The names Tabcharani, Tebechrani, Tibishrani, Tibshirani,
Tabsharani are no doubt the same in Arabic but they are
just spelled a bit differently in English.
تبشراني - In Arabic formally spelled: (Tàb'Chà'Rä'Ni)
The Tabcharani Family comes
originally from the Lebanese village of Tabshar where it used to be living until
around the 17th century. The
village of Tabshar (or Tbshar) is located near the villages of Nabi Shit and
Seri’in in Baalbeck region very close to the Syrian border and at the bottom
of Mount Kalamoun. In the Syrian
part of Mount Kalamoun, there are some very old and important towns and villages
like Saydanaya, Maaloula, Nabak, Kara, Yabrud, Deir Attieh, etc that are well
known for their vestiges, monasteries and ancient Christian presence; this
influenced the religious faith and devotion of the Tabcharani family.
Tabshar, the name of the
village, derived from the word "Tabshour" in Arabic meaning chalk in
English, presumably due to its chalky type of soil.
Most of Tabshar inhabitants were peasants working in agriculture planting fruit trees and vegetables.
Due to problems they had with
the intolerant Harfoushi princes who were the rulers of the Baalbeck region at
that time, the Tabcharanies were obliged to leave their village sometime around
the 17th century (I am still trying to find the exact year).
Consequently, they took refuge in Mount Lebanon (where they were called
Tabcharani meaning originally coming from Tabshar) which had, at that time, a
relatively autonomous status inside the Ottoman Empire.

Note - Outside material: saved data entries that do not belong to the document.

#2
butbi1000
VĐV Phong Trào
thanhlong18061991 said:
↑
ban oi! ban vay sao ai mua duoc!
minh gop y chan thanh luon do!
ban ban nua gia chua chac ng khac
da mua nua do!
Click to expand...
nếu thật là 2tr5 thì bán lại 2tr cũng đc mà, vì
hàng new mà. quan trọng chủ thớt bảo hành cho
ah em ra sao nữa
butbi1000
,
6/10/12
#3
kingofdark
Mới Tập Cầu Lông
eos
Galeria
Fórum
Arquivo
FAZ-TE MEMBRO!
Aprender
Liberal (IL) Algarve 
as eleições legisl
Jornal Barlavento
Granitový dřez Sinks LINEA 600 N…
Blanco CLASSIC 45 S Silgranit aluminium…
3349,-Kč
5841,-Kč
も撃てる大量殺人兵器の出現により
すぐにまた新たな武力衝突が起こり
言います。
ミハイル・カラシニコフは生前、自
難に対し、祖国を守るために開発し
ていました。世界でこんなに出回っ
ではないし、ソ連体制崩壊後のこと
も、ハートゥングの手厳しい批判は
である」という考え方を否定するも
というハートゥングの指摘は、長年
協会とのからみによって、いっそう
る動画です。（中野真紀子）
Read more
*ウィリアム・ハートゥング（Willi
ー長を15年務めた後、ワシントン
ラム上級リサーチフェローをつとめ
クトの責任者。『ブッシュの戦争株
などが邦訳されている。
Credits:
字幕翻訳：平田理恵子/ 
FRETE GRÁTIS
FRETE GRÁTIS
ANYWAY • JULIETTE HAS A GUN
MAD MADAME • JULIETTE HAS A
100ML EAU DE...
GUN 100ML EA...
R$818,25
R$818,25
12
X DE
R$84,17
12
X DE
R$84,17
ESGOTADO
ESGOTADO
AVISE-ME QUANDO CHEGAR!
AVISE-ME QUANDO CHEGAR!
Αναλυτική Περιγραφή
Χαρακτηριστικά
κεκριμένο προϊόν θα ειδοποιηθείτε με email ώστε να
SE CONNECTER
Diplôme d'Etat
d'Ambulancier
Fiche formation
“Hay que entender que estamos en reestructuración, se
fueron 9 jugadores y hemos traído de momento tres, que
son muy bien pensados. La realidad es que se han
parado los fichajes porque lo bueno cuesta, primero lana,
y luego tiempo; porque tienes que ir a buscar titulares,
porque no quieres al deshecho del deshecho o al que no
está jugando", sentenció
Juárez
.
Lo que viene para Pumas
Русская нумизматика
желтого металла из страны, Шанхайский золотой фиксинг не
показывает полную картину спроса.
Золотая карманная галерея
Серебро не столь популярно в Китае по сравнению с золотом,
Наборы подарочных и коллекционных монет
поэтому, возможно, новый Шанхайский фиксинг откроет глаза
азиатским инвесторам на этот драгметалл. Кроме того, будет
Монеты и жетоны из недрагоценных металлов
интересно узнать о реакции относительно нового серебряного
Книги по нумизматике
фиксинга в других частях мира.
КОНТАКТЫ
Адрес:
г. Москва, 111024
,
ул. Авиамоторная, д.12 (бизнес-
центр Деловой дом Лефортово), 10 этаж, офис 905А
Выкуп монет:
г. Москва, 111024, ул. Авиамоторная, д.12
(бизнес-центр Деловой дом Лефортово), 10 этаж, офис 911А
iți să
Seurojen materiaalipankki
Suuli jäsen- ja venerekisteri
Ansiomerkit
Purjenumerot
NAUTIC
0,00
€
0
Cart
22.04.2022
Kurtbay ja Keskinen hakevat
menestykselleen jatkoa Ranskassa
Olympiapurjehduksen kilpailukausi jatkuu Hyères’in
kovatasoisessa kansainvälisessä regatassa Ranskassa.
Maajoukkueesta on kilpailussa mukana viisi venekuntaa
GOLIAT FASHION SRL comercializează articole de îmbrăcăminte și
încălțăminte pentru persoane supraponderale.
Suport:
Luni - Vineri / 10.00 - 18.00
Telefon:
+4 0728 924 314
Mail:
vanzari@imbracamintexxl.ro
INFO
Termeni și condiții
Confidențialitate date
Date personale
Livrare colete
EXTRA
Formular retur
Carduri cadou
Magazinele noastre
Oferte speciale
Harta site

Now, the Tabcharani family is dispersed in many towns and villages in
Douma, Kfara’ab, Zahle, Shlifa,
Oussaya, Kab Elias, etc.
On the other hand, the family
has many branches, who have adopted other surnames like the families Yafet (in
Shweir and Douma and now in Brazil), Abu Shikh (Kfara'ab), Nakad (in Zahle where
the family used to be called el Khouri Nakad el Tabcharani) and Lawandios.
Moreover, since the end of the 19th century,
a large number of the Tabcharani family started to
emigrate to the new world mainly to the USA and Brazil.
In addition, the historian
Issa Iskandar Maaluf in his book "Dawani El Kotouf" says that the Saba
family (in Zahle, Baskinta, Souk el Gharb and El Hosn) and the Tabcharani
family both came from the same origin Tabshar. This tends to imply that the two
families, Saba and Tabcharani, are not only from the same origin but used to
belong to the same family or tribe too; part of them took the surname of Saba
and the other part took the surname of Tabcharani.
This fact can be better understood when Maaluf in his same
book page 688 said while talking about the origin of the Saba family in
Kfara’ab: "The Saba family: Their
grandfather Younes Saba el Tabcharani came to Kfara’ab from Betghrine at the
beginning of the 18th century.
The Tabcharani family is well
known for its devotion to the Christian Greek Orthodox faith.
In fact, the family gave many priests and nuns to the Church as well as
helped in building many churches in their new villages of adoption.
For example, the family was
deeply behind the construction of Saint Mama Orthodox Church (1) in Baskinta as
shows the writing above its entrance "The church of Martyr Saint Mama was
built during the mandate of Archbishop Policarpos by the initiation and help of
Father Abdallah Tabcharani the wise in 1762".
Furthermore, in Douma, the
family built a church dedicated to Saint Elias in 1853; its first priest was
father Ayyoub Ibrahim Nasrallah Abu Shedid el Tabcharani (2).
On the other hand, the Saba
family in Zahle constructed the first church in this city Saydet el Zalzale for
the Virgin Mary (1) at the beginning of the 18th century.
Last but not least, the
Tabcharani family that left its original village Tabshar and took refuge in
Mount Lebanon then left its new villages and emigrated massively into the new
world is one of many other families from Lebanon and Syria who left their
homeland and marked positively their new countries of adoption .
Former Governor of Beirut,
Nicolas Najib Saba
(1) History of Baskinta and its families – Bishop Boutros Hobeika.
(2) History of St. John the Baptist Monastery – Douma and
the Orthodox population in the region.